PAGE TEXT:
NetSPI, a security service company, hosted medical device product security experts to talk about the business and challenges of securing connected technologies in healthcare. They addressed sharing information across teams throughout the product lifecycle, building product security teams, legislative changes governing the space and strategies to increase the pipeline of talent.

Where does product security sit within the enterprise?

Matt Russo, senior director of product security at Medtronic, Curt Blythe, director of product security at Abbott and Matt Weir, principal cybersecurity engineer at MITRE, all agreed that, regardless of where product security teams sit, they need to be partners in product development.

Where it makes sense from a scale and efficiency perspective, there’s one team dedicated to scanning devices as a centralized function with a distributed model, Blythe said.

But the key point is embedding design and security practices into what developers do every day, which ultimately enables them to move fast, “but in a safe way.”

Russo said that at Medtronic, “You can really see that across the landscape.”

WORK TO COMPLETE:
- a) Answer these questions using the article on medical device product security:
(i) What kind of company is NetSPI?
(ii) What position does Curt Blythe hold, and at which company?
(iii) According to the article, what does embedding design and security practices into developers' daily work ultimately enable them to do?
- b) Carry the article on medical device product security forward from its final sentence.
The entries after this text are unrelated to it.

DATASET CONTENT:

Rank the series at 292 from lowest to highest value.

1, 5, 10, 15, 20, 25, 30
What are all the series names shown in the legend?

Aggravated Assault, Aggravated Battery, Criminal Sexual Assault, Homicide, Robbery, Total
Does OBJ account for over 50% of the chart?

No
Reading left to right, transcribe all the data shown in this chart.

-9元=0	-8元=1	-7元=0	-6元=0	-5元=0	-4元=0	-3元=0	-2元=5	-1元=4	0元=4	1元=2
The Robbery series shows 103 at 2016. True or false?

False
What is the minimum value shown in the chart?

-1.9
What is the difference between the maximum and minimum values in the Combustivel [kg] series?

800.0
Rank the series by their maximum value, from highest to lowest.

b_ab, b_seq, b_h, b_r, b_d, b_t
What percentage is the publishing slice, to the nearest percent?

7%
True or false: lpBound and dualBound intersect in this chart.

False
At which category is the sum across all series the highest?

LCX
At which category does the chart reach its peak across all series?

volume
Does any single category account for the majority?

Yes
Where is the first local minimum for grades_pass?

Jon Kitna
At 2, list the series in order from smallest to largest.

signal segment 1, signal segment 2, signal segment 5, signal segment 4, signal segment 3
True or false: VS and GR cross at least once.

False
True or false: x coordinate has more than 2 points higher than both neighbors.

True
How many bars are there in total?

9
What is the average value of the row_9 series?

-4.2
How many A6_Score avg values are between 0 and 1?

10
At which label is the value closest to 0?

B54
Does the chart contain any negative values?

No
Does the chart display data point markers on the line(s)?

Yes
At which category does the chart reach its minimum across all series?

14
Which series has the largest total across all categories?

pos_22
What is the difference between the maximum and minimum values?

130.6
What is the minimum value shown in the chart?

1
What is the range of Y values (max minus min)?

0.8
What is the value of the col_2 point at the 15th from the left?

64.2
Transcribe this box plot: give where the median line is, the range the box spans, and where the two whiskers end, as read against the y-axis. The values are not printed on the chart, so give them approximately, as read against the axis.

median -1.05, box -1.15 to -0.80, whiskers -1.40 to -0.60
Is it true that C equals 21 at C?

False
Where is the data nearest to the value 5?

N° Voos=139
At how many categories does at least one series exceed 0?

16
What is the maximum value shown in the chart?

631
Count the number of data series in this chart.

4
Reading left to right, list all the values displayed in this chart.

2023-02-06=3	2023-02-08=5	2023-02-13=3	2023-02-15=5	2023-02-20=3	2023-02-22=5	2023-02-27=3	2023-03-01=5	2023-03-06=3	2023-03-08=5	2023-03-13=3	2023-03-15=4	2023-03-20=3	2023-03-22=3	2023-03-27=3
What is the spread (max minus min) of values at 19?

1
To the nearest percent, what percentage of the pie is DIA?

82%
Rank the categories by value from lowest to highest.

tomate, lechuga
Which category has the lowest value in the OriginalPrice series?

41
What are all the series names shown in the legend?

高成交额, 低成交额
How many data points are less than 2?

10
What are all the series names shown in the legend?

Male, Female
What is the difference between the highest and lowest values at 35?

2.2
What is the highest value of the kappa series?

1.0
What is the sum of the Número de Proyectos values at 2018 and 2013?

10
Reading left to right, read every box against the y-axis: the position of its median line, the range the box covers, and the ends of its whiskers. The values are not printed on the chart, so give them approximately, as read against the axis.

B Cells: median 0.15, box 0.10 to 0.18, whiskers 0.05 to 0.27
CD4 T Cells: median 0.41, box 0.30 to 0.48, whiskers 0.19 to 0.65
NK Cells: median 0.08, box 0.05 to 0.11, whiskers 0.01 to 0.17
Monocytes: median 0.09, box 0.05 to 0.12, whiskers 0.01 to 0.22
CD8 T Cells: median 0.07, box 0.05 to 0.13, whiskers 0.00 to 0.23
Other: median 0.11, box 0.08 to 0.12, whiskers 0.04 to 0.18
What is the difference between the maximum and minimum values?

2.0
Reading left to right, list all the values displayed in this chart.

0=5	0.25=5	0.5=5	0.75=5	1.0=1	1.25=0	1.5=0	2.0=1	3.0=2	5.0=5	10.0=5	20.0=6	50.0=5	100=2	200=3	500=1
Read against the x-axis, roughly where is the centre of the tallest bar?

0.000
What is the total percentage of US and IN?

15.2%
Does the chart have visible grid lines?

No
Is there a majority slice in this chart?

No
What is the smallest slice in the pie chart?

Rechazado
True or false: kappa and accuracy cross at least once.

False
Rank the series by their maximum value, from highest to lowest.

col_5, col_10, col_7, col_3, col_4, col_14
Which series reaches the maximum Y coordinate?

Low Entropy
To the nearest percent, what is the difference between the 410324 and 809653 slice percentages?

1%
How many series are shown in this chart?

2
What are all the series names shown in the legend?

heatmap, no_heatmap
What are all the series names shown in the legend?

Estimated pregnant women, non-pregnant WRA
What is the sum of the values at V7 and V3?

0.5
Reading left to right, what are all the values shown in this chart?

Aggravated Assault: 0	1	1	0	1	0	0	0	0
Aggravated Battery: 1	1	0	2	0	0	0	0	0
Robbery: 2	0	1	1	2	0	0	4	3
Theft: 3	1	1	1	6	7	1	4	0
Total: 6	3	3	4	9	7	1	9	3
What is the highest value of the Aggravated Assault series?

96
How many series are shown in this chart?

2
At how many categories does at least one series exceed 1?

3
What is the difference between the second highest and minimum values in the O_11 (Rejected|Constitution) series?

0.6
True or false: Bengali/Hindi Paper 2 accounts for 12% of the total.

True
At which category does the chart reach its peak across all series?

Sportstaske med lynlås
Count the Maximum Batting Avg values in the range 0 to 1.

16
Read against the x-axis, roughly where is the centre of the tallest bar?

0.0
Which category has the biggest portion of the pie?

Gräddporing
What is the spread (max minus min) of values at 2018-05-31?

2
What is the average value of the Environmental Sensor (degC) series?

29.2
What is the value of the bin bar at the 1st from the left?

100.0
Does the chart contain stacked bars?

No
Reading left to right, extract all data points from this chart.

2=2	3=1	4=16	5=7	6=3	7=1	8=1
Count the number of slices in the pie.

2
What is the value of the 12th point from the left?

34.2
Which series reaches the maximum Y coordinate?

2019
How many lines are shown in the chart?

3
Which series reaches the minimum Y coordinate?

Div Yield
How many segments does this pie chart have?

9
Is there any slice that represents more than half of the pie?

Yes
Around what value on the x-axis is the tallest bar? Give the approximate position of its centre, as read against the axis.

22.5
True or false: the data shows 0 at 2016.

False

ANSWERS BY TASK:
- a)
(i) A security service company.
(ii) Director of product security at Abbott.
(iii) Move fast, "but in a safe way."

- b)
While resource restrictions make centralized product security functions more feasible, and they generally work for Medtronic and other large organizations, he said many device companies need to look at the technical aptitude of security teams.

Is product security just a part of what they do?

Weir noted that it’s hard to have a dedicated security team if you have a small product base. 

“The big thing though is that you do have that integration during your product development lifecycle,” he said. 

When medical device developers try to add cybersecurity later into the process, it makes it much harder to be successful, he added. Weir advised integrating product security as early as possible into the product life cycle, and continuing communication as products evolve. 

Product security specialists bring visibility into systems. They can then see how the devices are being used, and they are better positioned to recommend mitigations, he said.